Broumas' approach to poetry is expansive and syncretic. Her formal considerations derive from architecture and music, as well as from literary sources: she conceives of stanzas as spatial forms, words on the page "as notation for the voice." To create her art, Broumas draws on the many parts of her life: her Greek and European background; her experiences as a woman; her feminist and liberation politics; her massage work.

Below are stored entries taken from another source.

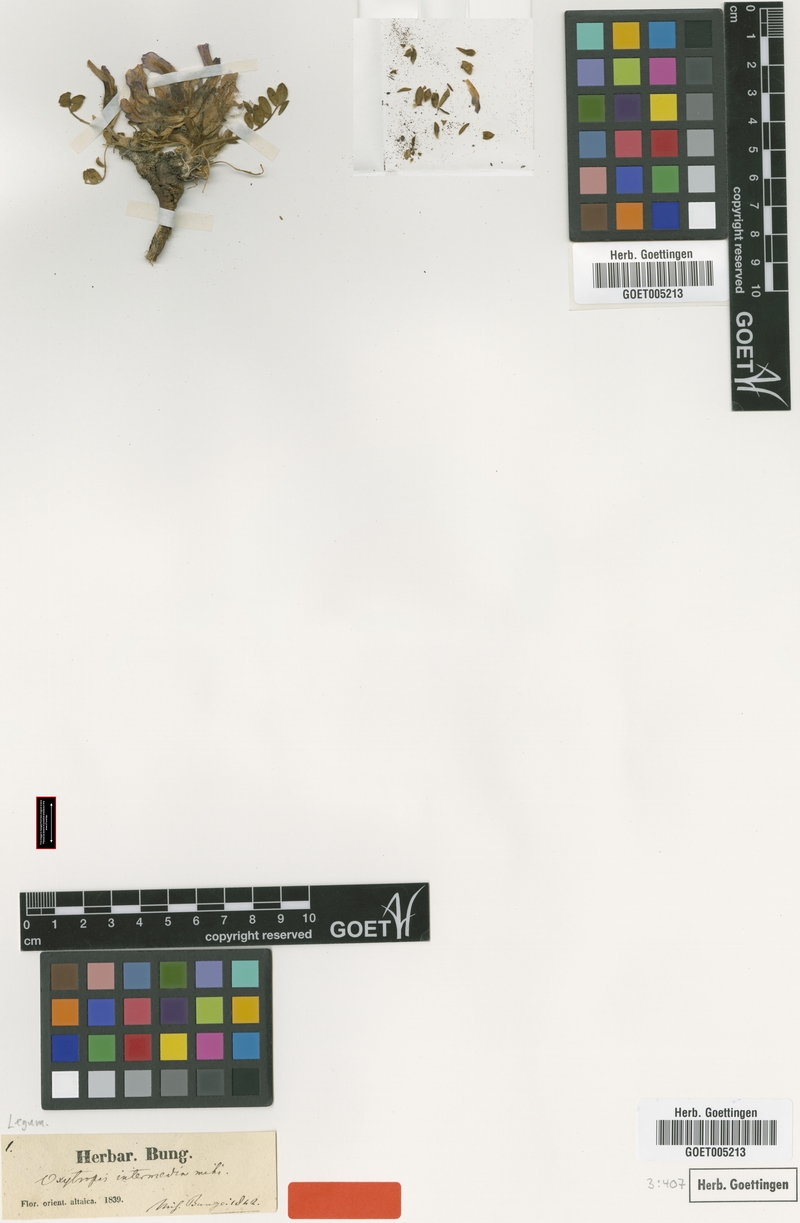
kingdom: Plantae
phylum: Tracheophyta
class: Magnoliopsida
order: Fabales
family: Fabaceae
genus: Oxytropis
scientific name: Oxytropis intermedia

Her poems take daring leaps, almost greedily appropriating and juxtaposing disparate images, words, and experiences.
OTHER WORKS:
Restlessness (in Greek, 1967). Lyricism: Some Notes on Pleasure (1978). Namaste (1978). What I Love: Selected Poems of Odysseas Elytis, 1943-1978 (translation, 1986). The Little Mariner, poems by Odysseas Elytis (translation, 1988).
BIBLIOGRAPHY:
Abel, E. et al., eds., The Voyage In: Fictions of Female Development (1983). Casto, E. K., Reading Feminist Poetry: A Study of the Work of Anne Sexton, Adrienne Rich, Audre Lorde, and Olga Broumas (dissertation, 1990). Duncan, E., Unless Soul Claps Its Hands: Portraits and Passages (1984).
Reference Works:
CA (1980). CANR (1987, 1999). CLC (1979). FC (1990). Oxford Companion to Women's Writing in the United States (1995).
Other reference:
American Poetry Review (Jan.-Feb. 1979). Atlantic (Oct. 1977). Book Forum (1977). Christopher Street (Mar. 1977). Chrysalis (1977). Emergency Librarian (Nov. 1977). Hudson Review (Autumn 1977, Summer 1980, Summer 1983). LJ (15 May 1977). Northwest Review (1978, 1980). NYT (24 June 1977). Off Our Backs (June 1978). VV (29 Aug. 1977). Yale Review (Autumn 1977).